■ EXTRACTED TEXT:
((

Just what our advertising people wanted
A thread devoted to *not* buying things from our main category. Have a heart.
Hold on now...
I didn't mean to upset the boss, but I'm not saying don't spend money on music, don't spend money on those Motown boxes on the 7digital store and don't go to gigs. I'm just thinking that the time to leave the CD behind as format has come. Also, for the record, I bought more vinyl in 2008 than any other year since 1987, it would now be my preferred format for buying important new releases.
Nope...
downloading doesn't sit well in my brain. I like to have something to look at, something tangible. I would never have stopped buying vinyl had it not been for my hatred of scratches on records... it's the only reason I've always bought CDs over the last 20 years.
Sorry
No can do. This week I bought the remastered Travelling Wilburys "2CDs +1DVD" set from Sainsburys. £4. It would have been foolish not to. Remains unopened mind you because I am still giving this month's Word CD some welly.
Blonde on Blonde
for £2 in Zavvi's 'everything must go' last few days? It would be rude not to.
Sorry cant do this
if i did what would happen to my 2000 cds approx? My wife would have some more space in the house but that is of no concern to me - what's more it would reinforce her view that I have been wasting my money all along.
I am up to about 7 for the new year - mainly cut price but since I know I will be purchasing cd's by Springsteen, M Ward, Beirut and the Dark is the night cd between now and mid February the train is still rolling along.
Surely we have a duty to keep the economy moving? My last purchase from Amazon in the 1st week of January was 4 cd's for the princely sum of £22.00 -it is about half what I was spending on fags per week before I gave up.It is the one strong argument I have with the good lady wife.
What other excuses do we all have?
Blimey, Steve, almost makes me wish I used to smoke, so as to have a justification. During a discussion about money over the w/e it became transparent that virtually the largest part of my personal spend is on music. Much as I would love to say I balance this with savings elsewhere, I find I have no such fall back. This, and a casual estimate of how much I have spent over the years in pursuing this vice, makes me tremble, in times of apparent fiscal meltdown. (At say £10 a pop, LP/CDs alone will be near £30k in current monies, admittedly over 40 years, which is a little alarming)
So how can/could/should I economise? I have started to frequent the library, but I find it frustrating that I can only listen to these, and then that only for the 3 week lending period (;-)). I am also an e-music afficianado. Or should I be simply be satisfied and reassured that the number of outlets available to me to ply my dirty habits are reducing by the day, in the record buying equivalent of governmental strategies to enable smokers to quit?
Serious point...
...make sure they're insured. Keep an inventory and take some photos of them arrayed on their shelves. Rsgister them with your insurers as a collection.
Some years back I suffered a major flood and lost all my vinyl - 10,000 albums - when I claimed off the insurance and backed it up with photos and an inventory the insurers paid up instantly.

))

■ DATA:

((

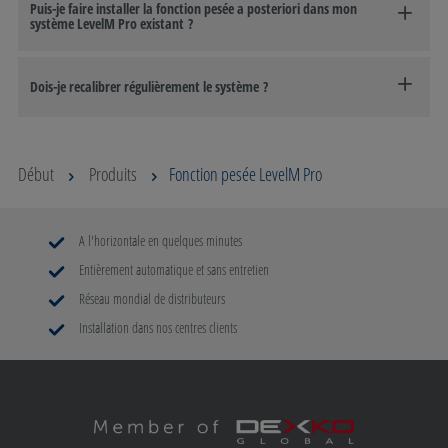
Puis-je faire installer la fonction pesée a posteriori dans mon
système LevelM Pro existant ?
Dois-je recalibrer régulièrement le système ?
Début
Produits
Fonction pesée LevelM Pro
A l'horizontale en quelques minutes
Entièrement automatique et sans entretien
Réseau mondial de distributeurs
Installation dans nos centres clients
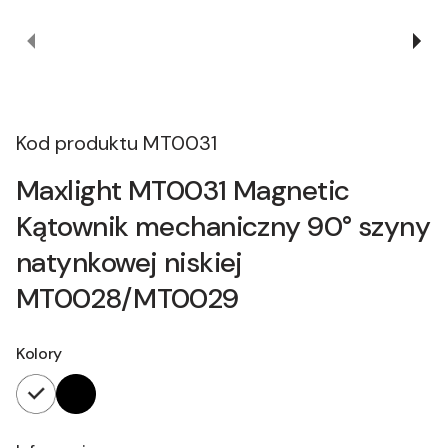
Kod produktu
MT0031
Maxlight MT0031 Magnetic
Kątownik mechaniczny 90° szyny
natynkowej niskiej
MT0028/MT0029
Kolory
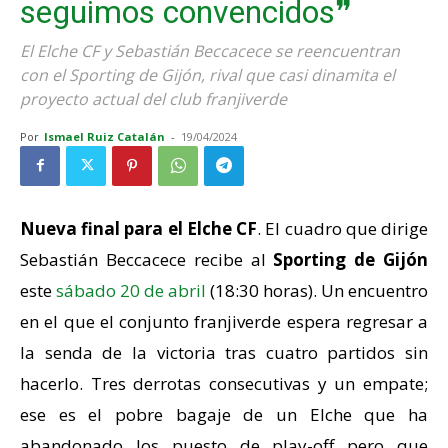
seguimos convencidos❞
El Elche CF y Sebastián Beccacece se reencuentran
con el Sporting de Gijón, rival que casi dinamita el
proyecto actual del club franjiverde
Por
Ismael Ruiz Catalán
-
19/04/2024
Nueva final para el Elche CF
. El cuadro que dirige
Sebastián Beccacece recibe al
Sporting de Gijón
este
sábado 20 de abril
(18:30 horas). Un encuentro
en el que el conjunto franjiverde espera regresar a
la senda de la victoria tras cuatro partidos sin
hacerlo. Tres derrotas consecutivas y un empate;
ese es el pobre bagaje de un Elche que ha
abandonado los puesto de play-off pero que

))

■ TO DO:
**a.** Copy out the lines of the entries from the line containing "seguimos convencidos❞" through the line containing "cuadro que dirige", including both of those lines.
**b.** Continue the forum thread about not buying music from the point where it stops.

■ TASK-BY-TASK RESULTS:
**a.**
seguimos convencidos❞
El Elche CF y Sebastián Beccacece se reencuentran
con el Sporting de Gijón, rival que casi dinamita el
proyecto actual del club franjiverde
Por
Ismael Ruiz Catalán
-
19/04/2024
Nueva final para el Elche CF
. El cuadro que dirige

**b.**
They did say that without the documentary evidence, they would have argued the toss but they could see from the photos that there were obviously 'lots' of albums and the detailed inventory clinched it.
I don't see the point other than some abstract
conceptual thing! Also i'm assuming you've never had a hard drive die on you!!
It's not an abstract
It's not an abstract concept. The currency of CDs has gradually dropped in my life and with the advent of digital music, if I am to have a primary hard copy I've reverted to vinyl. Buying a CD, ripping it and then never touching it again stopped making sense.
I also emigrated 5 years ago and put about 2000+ CDs into storage, and have subsequently moved four times, so part of this is fuelled by a personal assessment of what it means to have "stuff". When I got to the end of 2006 and realised that my favourite album of the year was one I didn't physically own it was a bit of a revelation.
Yes I've had hard drives die, no fun at all. Gotta have a backup!
Failed already
Have bought two David Sylvian's, Laughing Stock from Talk Talk and Guns N Roses (my son has a rock ear that I don't possess) this year. Have my eMusic subscription used for January so happy to combine both.
But How Do You Stumble Onto Something Interesting...
...local market today - box of CD's 6 for £5 - picked up Chef Aid cos I remembered the single but there on the tracklisting songs by and performed by Joe Strummer, Devo and produced by Rick Rubin. So many other purchases I've made in my life cos of the info on the cover - just can't get the same impulse with downloading. So many friends send ripped CD's and I just don't engage with them as well as there is no artwork or lyrics.
(others picked up - Doves -Lost Souls, Levellers -Mouth To Mouth,PJ Harvey -Is This Desire,Moloko- Do You Like My Sweater,Bob Mould- Workbook) - and if I don't like them I can sell them on!!!!
Haven't bought a physical CD for about 3 years now...
...everything's been digital since then.
All CDs ripped into iTunes and physical CDs ditched long ago. 75% of my time I have iTunes playing on random whilst I go about my everyday life.
Having music on a physical artefact seems so 20th century :-)
I'm quite surprised - Stimps
- am i right in thinking you're a graphic designer (or illustrator) - how do you feel about the lack of the visual aspect connected with downloads? I'm very similar to you actually, degree in illustration, largely download rather than buy for reasons of cost and immediacy, but can't help feeling the loss of a decent sleeve or booklet.
Graphic/Designer?
Noooooooo... Retired engineer :-)
Sold my company a few years back and settled down to an easy life of listening to music and tinkering in my music room.
oops
my apologies (sounds like a nice life you've got yrself there :-))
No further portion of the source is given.